As the world continues to deal with the COVID-19 pandemic, most researchers agree that it won’t be the last pandemic. In response, the Biosciences Initiative at the University of Michigan in Ann Arbor is awarding $13.8 million over five years to the new Michigan Center for Infectious Disease Threats.
“Since 2000, we’ve had three coronaviruses that are new to humans cause outbreaks or the current pandemic,” says Aubree Gordon, an infectious disease expert at the U-M School of Public Health.
“And we’ve had three influenza viruses try to make the jump from animals to humans, and one succeeded. So, what’s the likelihood that we see another pandemic in our lives? I’ll say the likelihood is pretty high.”
The center, led by Gordon, will allow researchers from public health, engineering, medicine, evolutionary biology, and social sciences to work across disciplines on issues key to infectious disease preparedness and response.
These issues include public health workforce development, increasing lab capacity, expanding protein production for disease-testing capacity, and adding testing of zoonotic pathogens, and more.
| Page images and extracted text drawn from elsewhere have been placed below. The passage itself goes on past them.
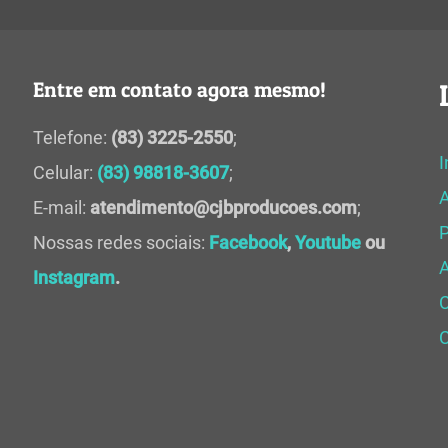
Entre em contato agora mesmo!
Telefone:
(83) 3225-2550
;
I
Celular:
(83) 98818-3607
;
E-mail:
atendimento@cjbproducoes.com
;
P
Nossas redes sociais:
Facebook
,
Youtube
ou
A
Instagram
.
C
The center’s programs will include:
— A workforce development initiative to strengthen the strategic skills and capacity of the public health workforce to develop integrated training in public health practices to address infectious disease threats in Michigan.
— A collaboration with the U-M Medical School and School of Public Health will develop enhanced biosafety level 3 capabilities, increasing the resources available to the U-M infectious disease community.
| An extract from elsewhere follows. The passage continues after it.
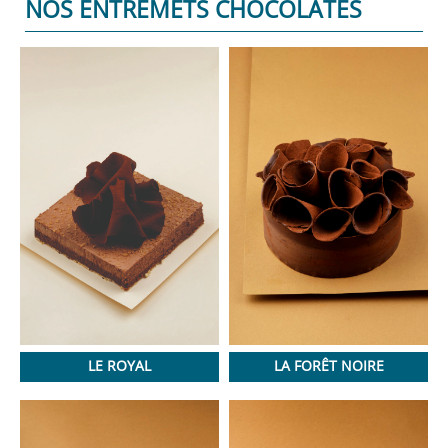
NOS ENTREMETS CHOCOLATÉS
LE ROYAL
LA FORÊT NOIRE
— The Ecology and Evolutionary Biology Museum’s Pathogen Biorepository will leverage the collection’s 100,000 tissue samples and add to the collection for infectious disease detection.
— The Protein Production Initiative will provide a rapid response facility to produce proteins from emergent pathogens for use in serological testing and research, which was key during the early testing challenges faced during the COVID-19 pandemic.
Gordon says U-M has strong programs in emerging and reemerging infectious diseases, such as virology, immunology, bioengineering, infectious disease epidemiology, mathematical modeling, and pharmaceutical sciences. This, coupled with the university’s social sciences programs, position it to be a leader in this field.
“The MCIDT is a great example of what the initiative was designed to do, bring together scientists across the breadth of U-M to address critical emerging problems in the life sciences,” says Roger Cone, director of the Biosciences Initiative.
“We hope that with this funding, when the next pandemic hits, we will be at the ready, with all the resources of the university at our disposal to provide the best response possible,” says Gordon.